▶ [Directions]:
The result should be every line of the listing that contains "right".

▶ [Given records]:
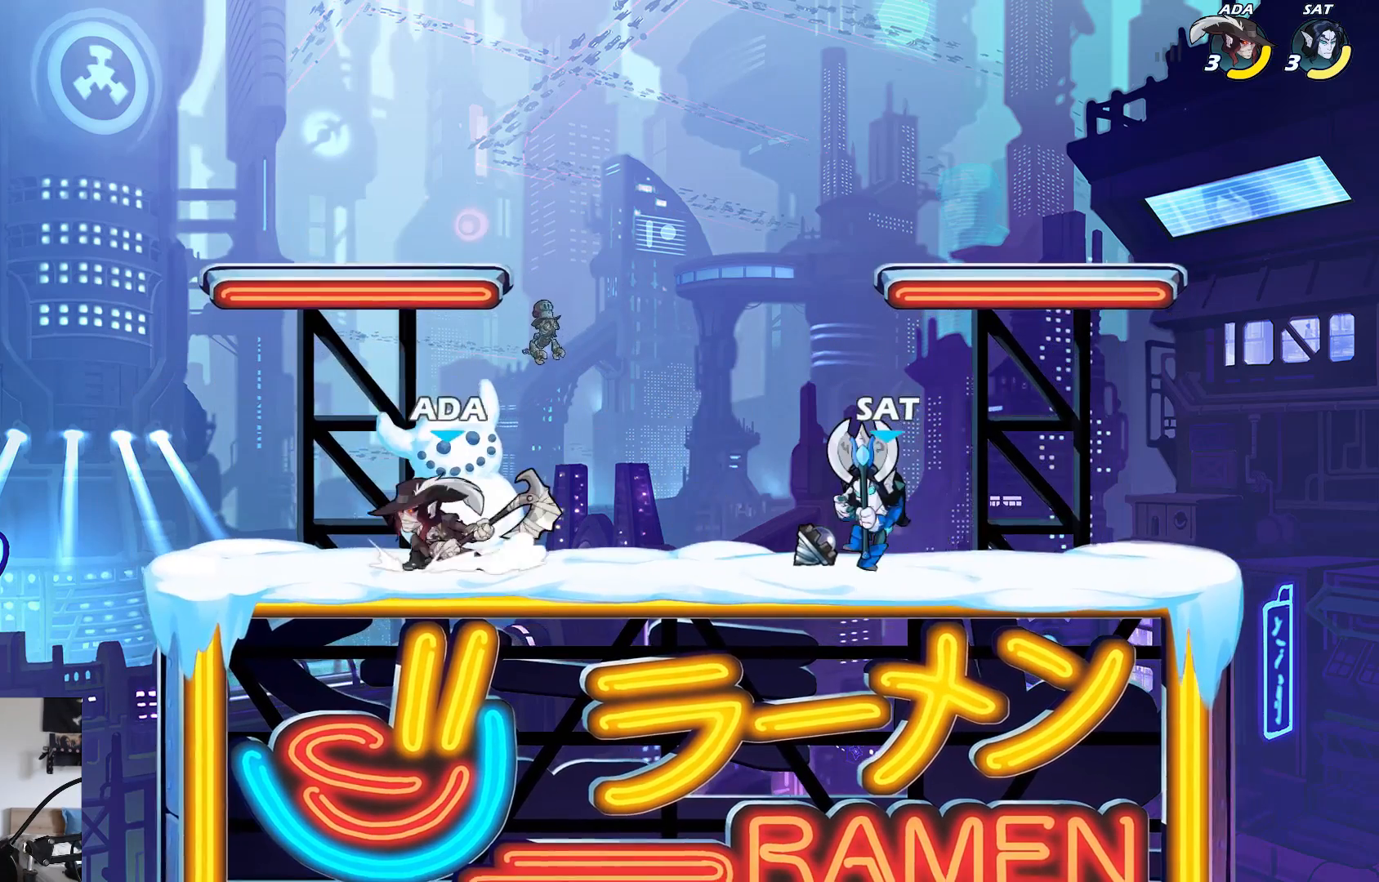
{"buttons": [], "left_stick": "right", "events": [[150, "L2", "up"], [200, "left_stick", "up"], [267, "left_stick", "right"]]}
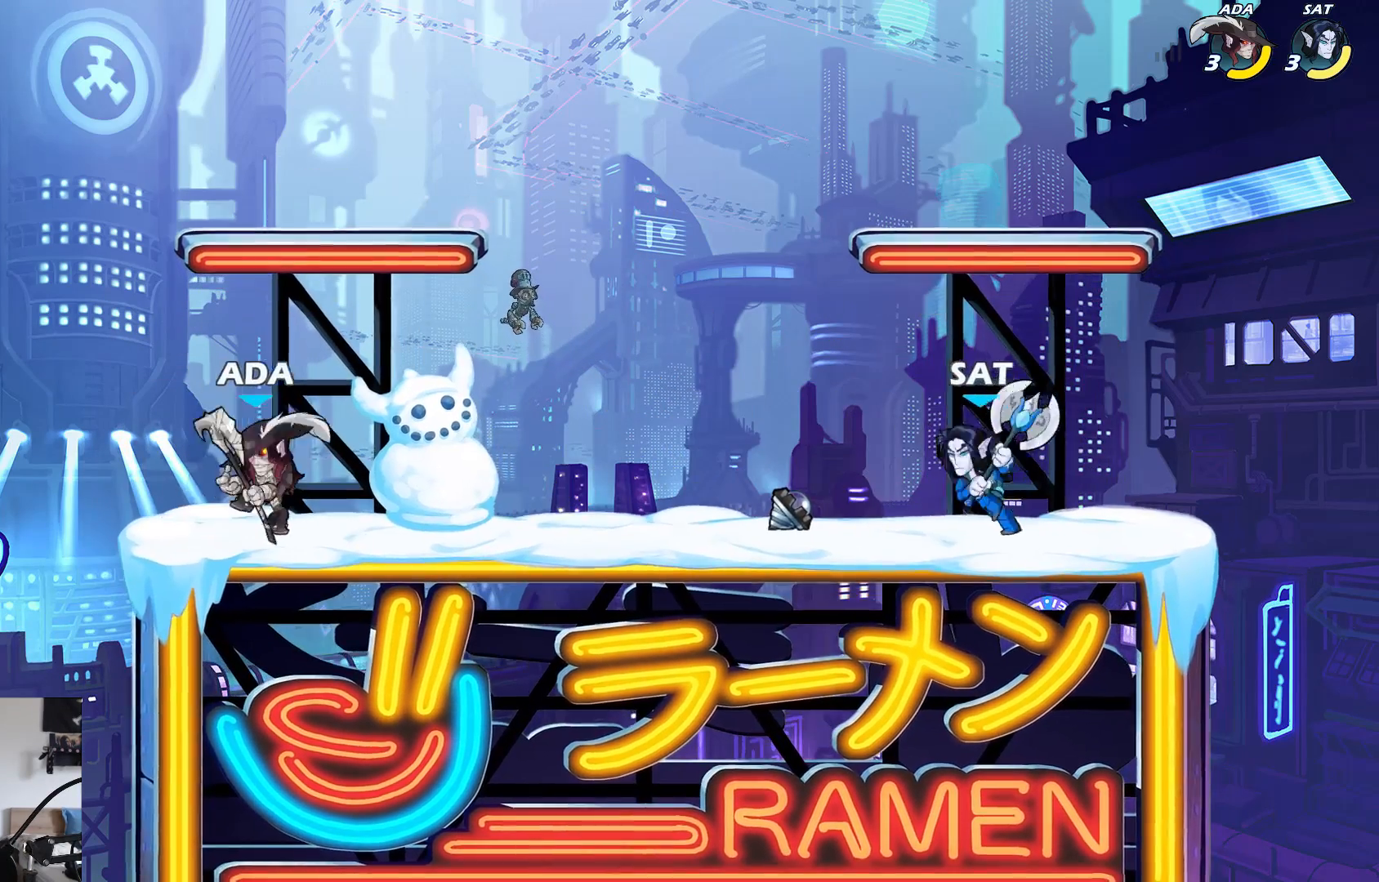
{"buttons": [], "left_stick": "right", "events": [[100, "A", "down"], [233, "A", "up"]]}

--

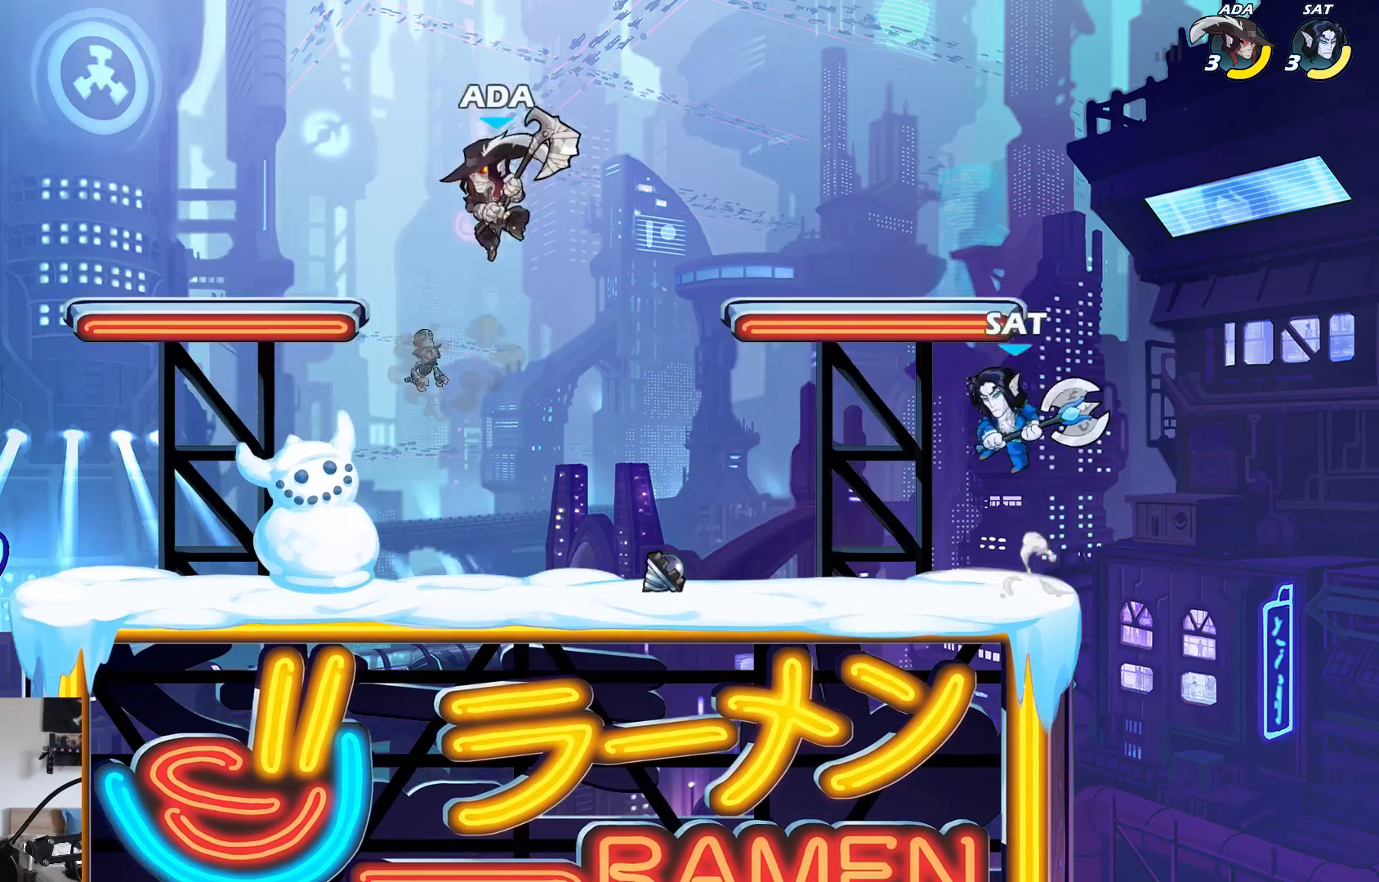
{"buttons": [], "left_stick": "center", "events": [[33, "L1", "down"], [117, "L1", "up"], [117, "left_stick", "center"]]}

▶ [Answer to the exercise]:
{"buttons": [], "left_stick": "right", "events": [[150, "L2", "up"], [200, "left_stick", "up"], [267, "left_stick", "right"]]}
{"buttons": [], "left_stick": "right", "events": [[100, "A", "down"], [233, "A", "up"]]}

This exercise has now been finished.